Wellington himself had got away. While Chris knew the other zama zamas would have escaped through the labyrinth of old tunnels and some might have stayed to regroup and start work again, Wellington’s operation had been dealt a blow that might end it forever in Eureka. Much of his equipment had been destroyed or confiscated, and his workforce slashed.
Chris checked his watch. It was 15:10. He had less than twenty minutes. He knew he should probably go to his room and check emails. Instead he walked into the old farmhouse that had been converted to the lodge’s dining and bar area.
He went through the entrance foyer and turned right down a corridor that led to a new extension that housed the lodge’s administrative offices. The administrative assistant’s office was empty. Tertia’s was next door.

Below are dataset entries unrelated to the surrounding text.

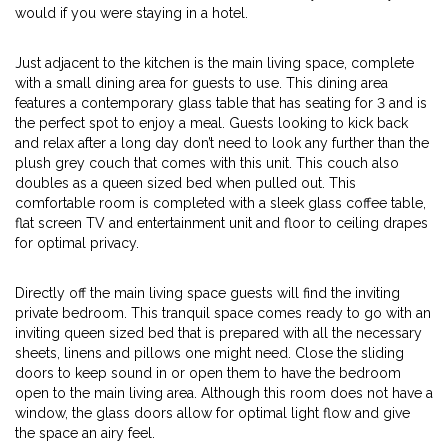
would if you were staying in a hotel.
Just adjacent to the kitchen is the main living space, complete
with a small dining area for guests to use. This dining area
features a contemporary glass table that has seating for 3 and is
the perfect spot to enjoy a meal. Guests looking to kick back
and relax after a long day don’t need to look any further than the
plush grey couch that comes with this unit. This couch also
doubles as a queen sized bed when pulled out. This
comfortable room is completed with a sleek glass coffee table,
flat screen TV and entertainment unit and floor to ceiling drapes
for optimal privacy.
Directly off the main living space guests will find the inviting
private bedroom. This tranquil space comes ready to go with an
inviting queen sized bed that is prepared with all the necessary
sheets, linens and pillows one might need. Close the sliding
doors to keep sound in or open them to have the bedroom
open to the main living area. Although this room does not have a
window, the glass doors allow for optimal light flow and give
the space an airy feel.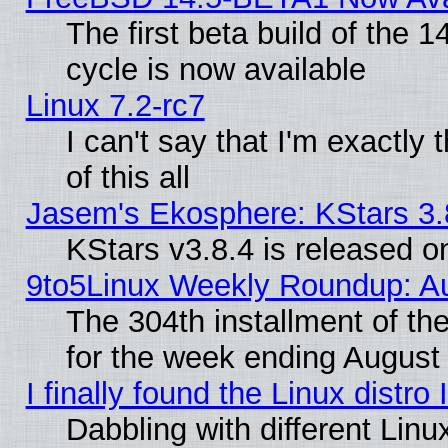
The first beta build of the
cycle is now available
Linux 7.2-rc7
I can't say that I'm exactly t
of this all
Jasem's Ekosphere: KStars 3.
KStars v3.8.4 is released 
9to5Linux Weekly Roundup: Au
The 304th installment of t
for the week ending August 
I finally found the Linux dist
Dabbling with different Linu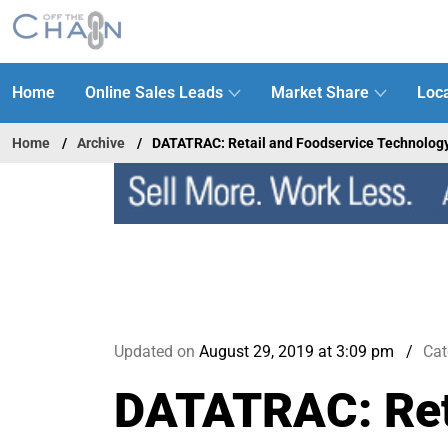
Home
Online Sales Leads
Market Share
Loca
Home
Archive
DATATRAC: Retail and Foodservice Technolog
Updated on
August 29, 2019 at 3:09 pm
Cat
DATATRAC: Reta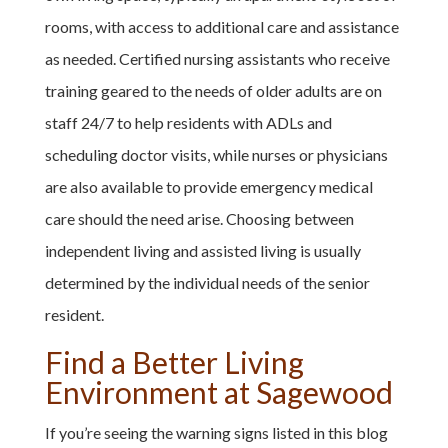
rooms, with access to additional care and assistance
as needed. Certified nursing assistants who receive
training geared to the needs of older adults are on
staff 24/7 to help residents with ADLs and
scheduling doctor visits, while nurses or physicians
are also available to provide emergency medical
care should the need arise. Choosing between
independent living and assisted living is usually
determined by the individual needs of the senior
resident.
Find a Better Living
Environment at Sagewood
If you’re seeing the warning signs listed in this blog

Chris felt his pulse start to throb in his carotid artery and he was suddenly short of breath as he put his hand on the door handle. He turned the knob.
Tertia looked up from her laptop, unsmiling.
Chris kept his eyes on her and closed the door behind him.
She glanced down, looking at her watch. ‘You have to be on a game drive in eighteen minutes.’
‘I know.’
‘Do you want to talk about what happened to you?’
He gave a brief shake of his head and took a step towards her desk.
She swallowed, then just sat there, lips slightly parted.